Since 1978 former miners have been able to claim compensation, in terms of the Occupational Diseases in Mines and Works Act, for lung cancer and mesothelioma contracted during their working lives. Whites get R33 207 and a pension of R500 a month; blacks can claim a lumps sum of just over R2 000. Apart from the vast discrimination in the system, a major problem facing the Mmafefe health project is that old miners are effectively prevented from claiming compensation by a clause in the law which says victims must prove they were in the regular employ of a mining company. Under the system of ”working for stock”, payrolls and wage records were seldom kept. ”Even if the area was cleaned up tomorrow, we know that people will still be dying by the middle of the next century,” says Zacharia Mabiletsa, a full-time worker for the project.

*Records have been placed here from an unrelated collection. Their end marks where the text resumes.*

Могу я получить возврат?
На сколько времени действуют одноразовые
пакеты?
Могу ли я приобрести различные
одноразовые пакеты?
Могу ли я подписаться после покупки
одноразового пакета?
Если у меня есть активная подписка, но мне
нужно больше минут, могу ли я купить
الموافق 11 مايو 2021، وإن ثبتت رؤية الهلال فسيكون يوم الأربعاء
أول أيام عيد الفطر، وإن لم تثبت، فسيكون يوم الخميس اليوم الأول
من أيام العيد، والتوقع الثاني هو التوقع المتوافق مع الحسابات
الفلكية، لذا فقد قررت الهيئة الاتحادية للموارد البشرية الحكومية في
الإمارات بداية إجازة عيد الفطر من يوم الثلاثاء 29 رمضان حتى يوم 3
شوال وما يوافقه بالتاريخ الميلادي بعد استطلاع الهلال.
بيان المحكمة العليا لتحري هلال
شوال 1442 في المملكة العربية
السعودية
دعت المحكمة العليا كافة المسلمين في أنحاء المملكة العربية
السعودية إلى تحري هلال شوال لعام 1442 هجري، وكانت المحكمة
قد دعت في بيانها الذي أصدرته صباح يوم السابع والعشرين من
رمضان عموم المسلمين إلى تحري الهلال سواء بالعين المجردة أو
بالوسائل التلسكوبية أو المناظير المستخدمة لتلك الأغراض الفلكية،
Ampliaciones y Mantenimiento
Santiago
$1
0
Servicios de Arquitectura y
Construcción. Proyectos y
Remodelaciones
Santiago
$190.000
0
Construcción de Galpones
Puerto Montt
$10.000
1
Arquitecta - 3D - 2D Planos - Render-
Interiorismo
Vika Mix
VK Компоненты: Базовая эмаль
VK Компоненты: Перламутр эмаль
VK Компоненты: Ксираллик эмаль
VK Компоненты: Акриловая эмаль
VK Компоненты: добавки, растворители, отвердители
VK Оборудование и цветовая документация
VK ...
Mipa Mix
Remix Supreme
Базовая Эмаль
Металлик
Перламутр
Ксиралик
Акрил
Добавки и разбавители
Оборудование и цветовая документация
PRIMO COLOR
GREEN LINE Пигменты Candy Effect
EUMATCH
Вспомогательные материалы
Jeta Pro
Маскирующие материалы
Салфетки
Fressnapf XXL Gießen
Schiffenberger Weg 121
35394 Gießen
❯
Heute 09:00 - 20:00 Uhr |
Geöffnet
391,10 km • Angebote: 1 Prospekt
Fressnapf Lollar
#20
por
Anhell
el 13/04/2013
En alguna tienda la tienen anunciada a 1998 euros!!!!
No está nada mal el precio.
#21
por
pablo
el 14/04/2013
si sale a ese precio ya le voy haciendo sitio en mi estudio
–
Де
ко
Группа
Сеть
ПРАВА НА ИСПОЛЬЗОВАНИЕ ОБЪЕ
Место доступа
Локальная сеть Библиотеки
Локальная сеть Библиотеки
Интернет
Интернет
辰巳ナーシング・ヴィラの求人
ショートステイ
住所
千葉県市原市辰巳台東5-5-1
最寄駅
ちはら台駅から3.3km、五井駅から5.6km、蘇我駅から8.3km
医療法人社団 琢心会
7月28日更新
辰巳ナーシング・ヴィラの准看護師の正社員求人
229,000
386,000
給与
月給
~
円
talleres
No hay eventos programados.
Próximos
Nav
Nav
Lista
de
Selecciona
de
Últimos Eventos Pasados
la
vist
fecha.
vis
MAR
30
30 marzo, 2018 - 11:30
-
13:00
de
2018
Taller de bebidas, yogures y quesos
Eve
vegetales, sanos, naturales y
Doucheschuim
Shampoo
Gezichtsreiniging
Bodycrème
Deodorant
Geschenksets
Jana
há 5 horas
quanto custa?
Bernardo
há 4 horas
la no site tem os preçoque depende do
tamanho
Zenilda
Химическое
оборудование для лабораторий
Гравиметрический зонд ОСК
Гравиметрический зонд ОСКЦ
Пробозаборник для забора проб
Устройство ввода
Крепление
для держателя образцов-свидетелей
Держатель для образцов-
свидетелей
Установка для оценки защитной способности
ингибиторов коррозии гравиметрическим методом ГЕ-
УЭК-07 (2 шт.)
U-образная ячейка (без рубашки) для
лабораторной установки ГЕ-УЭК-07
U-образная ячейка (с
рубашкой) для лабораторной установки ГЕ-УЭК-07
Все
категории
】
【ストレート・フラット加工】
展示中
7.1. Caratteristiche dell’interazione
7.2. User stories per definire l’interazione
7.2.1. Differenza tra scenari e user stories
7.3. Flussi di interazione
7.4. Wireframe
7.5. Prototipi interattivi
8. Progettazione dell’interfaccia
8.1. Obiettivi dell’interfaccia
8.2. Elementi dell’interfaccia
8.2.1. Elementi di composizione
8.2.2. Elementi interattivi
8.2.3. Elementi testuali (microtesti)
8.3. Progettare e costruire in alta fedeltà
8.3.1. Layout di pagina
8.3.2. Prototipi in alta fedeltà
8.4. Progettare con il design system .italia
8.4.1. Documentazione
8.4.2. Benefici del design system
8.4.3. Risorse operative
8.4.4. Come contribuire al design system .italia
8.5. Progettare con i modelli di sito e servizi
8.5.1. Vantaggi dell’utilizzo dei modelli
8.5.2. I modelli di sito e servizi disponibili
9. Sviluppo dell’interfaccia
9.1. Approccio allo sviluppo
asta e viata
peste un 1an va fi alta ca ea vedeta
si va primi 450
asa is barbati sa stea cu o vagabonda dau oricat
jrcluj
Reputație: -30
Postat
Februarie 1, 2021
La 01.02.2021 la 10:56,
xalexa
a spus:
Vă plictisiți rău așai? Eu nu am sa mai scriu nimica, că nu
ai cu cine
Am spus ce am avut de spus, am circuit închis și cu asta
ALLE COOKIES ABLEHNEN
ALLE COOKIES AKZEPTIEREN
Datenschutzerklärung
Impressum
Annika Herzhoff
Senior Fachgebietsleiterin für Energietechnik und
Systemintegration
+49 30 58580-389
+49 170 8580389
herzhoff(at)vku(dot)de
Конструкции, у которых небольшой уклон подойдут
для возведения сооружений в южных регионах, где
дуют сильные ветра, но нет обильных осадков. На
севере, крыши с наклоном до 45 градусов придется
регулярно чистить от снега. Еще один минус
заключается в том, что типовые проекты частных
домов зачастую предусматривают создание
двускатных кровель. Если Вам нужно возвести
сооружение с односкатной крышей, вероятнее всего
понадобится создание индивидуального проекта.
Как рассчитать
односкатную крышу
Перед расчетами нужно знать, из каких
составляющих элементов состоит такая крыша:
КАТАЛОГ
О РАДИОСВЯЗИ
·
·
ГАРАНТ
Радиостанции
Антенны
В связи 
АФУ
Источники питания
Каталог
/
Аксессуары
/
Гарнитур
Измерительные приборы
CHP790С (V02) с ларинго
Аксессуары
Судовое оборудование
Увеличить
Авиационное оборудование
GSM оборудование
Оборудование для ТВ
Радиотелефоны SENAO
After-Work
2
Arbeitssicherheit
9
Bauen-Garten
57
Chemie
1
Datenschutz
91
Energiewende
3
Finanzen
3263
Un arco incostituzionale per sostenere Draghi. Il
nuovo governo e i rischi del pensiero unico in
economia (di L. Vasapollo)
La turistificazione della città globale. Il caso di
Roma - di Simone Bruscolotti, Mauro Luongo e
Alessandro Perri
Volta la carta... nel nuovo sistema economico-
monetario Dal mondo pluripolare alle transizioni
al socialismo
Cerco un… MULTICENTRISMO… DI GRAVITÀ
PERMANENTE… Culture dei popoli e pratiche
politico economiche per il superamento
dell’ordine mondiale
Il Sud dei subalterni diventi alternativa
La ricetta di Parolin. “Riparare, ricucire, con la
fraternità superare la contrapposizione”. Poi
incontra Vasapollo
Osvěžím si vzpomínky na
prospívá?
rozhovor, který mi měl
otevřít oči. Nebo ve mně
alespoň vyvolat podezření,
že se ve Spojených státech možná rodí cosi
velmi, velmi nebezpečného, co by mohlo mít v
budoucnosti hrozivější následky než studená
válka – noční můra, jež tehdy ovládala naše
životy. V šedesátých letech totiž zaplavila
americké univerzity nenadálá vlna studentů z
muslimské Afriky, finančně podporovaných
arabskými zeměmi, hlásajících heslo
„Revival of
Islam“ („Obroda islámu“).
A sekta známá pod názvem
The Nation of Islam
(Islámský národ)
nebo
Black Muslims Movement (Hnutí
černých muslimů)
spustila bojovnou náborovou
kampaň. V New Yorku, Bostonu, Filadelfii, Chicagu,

On the last day of our visit to Mmafefe, Mabiletsa took us to the house where I met Kaiser and his friend five years ago. The old man was still alive and could remember the time we first sat outside his home talking about the village and its problems. . ”Two years ago Mokhurane got very ill. It took about a month before he died,” said Kaizer. ”I visited him one night and the next morning he never woke up. We had no car to take him to the graveyard and no money to buy a coffin. Somebody went to a store in Magoebaskloof and bought a few planks and knocked them into the shape of a coffin. ”And after him there were so many who have died,” said Kaizer. ”In this village it is becoming a tradition to bury and forget. The difference between the death of a donkey and that of a friend is the same. Those who are responsible for his death do not know that something has died.” A local shopkeeper agreed to take Mokhurane’s make-shift coffin down to the cemetery where the villagers have buried their dead -many of them beneath tombstones made of ce¬ment and asbestos waste.